_TU TAREA_:
Organiza como tabla Markdown las líneas que empiezan en la primera y terminan en la que contiene "Fel arfer, rhoddir", ambas incluidas, con las columnas «N.º» y «Línea» y sin las líneas en blanco.
======== INFORMACIÓN PROPORCIONADA ========
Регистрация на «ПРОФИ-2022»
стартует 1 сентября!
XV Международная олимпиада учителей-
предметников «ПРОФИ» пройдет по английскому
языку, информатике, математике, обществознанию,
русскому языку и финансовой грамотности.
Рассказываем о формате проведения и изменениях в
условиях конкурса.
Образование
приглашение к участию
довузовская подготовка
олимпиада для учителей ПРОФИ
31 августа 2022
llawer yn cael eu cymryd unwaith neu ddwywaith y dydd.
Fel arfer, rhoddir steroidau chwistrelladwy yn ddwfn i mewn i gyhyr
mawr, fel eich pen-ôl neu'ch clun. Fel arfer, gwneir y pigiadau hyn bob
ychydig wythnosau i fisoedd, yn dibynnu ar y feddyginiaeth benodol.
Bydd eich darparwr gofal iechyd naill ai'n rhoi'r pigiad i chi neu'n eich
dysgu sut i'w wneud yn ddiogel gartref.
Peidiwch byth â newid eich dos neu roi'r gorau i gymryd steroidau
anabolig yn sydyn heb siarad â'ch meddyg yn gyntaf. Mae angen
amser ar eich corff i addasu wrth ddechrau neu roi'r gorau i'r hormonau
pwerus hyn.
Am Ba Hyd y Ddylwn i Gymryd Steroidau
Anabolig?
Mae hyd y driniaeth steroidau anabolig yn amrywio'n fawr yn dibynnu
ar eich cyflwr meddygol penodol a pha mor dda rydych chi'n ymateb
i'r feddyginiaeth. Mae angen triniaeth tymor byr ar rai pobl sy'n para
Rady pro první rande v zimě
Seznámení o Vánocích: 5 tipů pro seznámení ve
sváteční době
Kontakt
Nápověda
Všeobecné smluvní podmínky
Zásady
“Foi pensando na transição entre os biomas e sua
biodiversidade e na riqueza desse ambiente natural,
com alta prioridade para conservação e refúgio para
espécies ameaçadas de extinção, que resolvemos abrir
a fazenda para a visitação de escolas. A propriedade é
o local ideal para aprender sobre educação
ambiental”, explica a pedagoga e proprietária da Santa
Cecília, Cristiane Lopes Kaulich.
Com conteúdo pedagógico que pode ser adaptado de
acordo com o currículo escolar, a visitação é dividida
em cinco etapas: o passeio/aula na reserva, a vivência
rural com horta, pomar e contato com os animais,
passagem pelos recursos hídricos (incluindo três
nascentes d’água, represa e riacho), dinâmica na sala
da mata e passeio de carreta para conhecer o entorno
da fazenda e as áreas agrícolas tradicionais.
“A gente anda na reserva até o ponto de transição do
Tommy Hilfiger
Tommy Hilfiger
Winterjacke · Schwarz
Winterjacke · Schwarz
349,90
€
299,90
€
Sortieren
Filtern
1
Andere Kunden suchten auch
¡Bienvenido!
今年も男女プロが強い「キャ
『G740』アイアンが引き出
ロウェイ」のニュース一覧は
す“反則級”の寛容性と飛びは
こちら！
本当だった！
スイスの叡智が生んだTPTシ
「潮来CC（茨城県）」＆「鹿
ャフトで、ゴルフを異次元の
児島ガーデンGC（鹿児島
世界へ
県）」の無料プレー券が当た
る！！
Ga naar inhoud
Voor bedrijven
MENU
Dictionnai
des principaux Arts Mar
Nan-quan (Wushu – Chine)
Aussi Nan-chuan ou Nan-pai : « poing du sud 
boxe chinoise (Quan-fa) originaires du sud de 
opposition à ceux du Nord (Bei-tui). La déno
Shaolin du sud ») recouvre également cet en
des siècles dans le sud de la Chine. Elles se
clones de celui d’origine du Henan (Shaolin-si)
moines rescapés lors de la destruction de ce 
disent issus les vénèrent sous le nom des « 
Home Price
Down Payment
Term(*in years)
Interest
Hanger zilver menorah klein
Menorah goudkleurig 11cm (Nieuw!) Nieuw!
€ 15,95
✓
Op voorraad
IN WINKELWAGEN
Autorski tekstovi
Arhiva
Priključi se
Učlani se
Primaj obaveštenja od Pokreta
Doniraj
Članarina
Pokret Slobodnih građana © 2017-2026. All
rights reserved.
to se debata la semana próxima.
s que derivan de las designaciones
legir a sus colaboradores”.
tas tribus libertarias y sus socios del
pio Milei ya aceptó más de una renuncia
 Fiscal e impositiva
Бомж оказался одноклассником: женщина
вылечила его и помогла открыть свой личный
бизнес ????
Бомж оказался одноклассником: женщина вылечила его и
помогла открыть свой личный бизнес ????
========
_PROBLEMA RESUELTO_:
| N.º | Línea |
|---|---|
| 1 | Регистрация на «ПРОФИ-2022» |
| 2 | стартует 1 сентября! |
| 3 | XV Международная олимпиада учителей- |
| 4 | предметников «ПРОФИ» пройдет по английскому |
| 5 | языку, информатике, математике, обществознанию, |
| 6 | русскому языку и финансовой грамотности. |
| 7 | Рассказываем о формате проведения и изменениях в |
| 8 | условиях конкурса. |
| 9 | Образование |
| 10 | приглашение к участию |
| 11 | довузовская подготовка |
| 12 | олимпиада для учителей ПРОФИ |
| 13 | 31 августа 2022 |
| 14 | llawer yn cael eu cymryd unwaith neu ddwywaith y dydd. |
| 15 | Fel arfer, rhoddir steroidau chwistrelladwy yn ddwfn i mewn i gyhyr |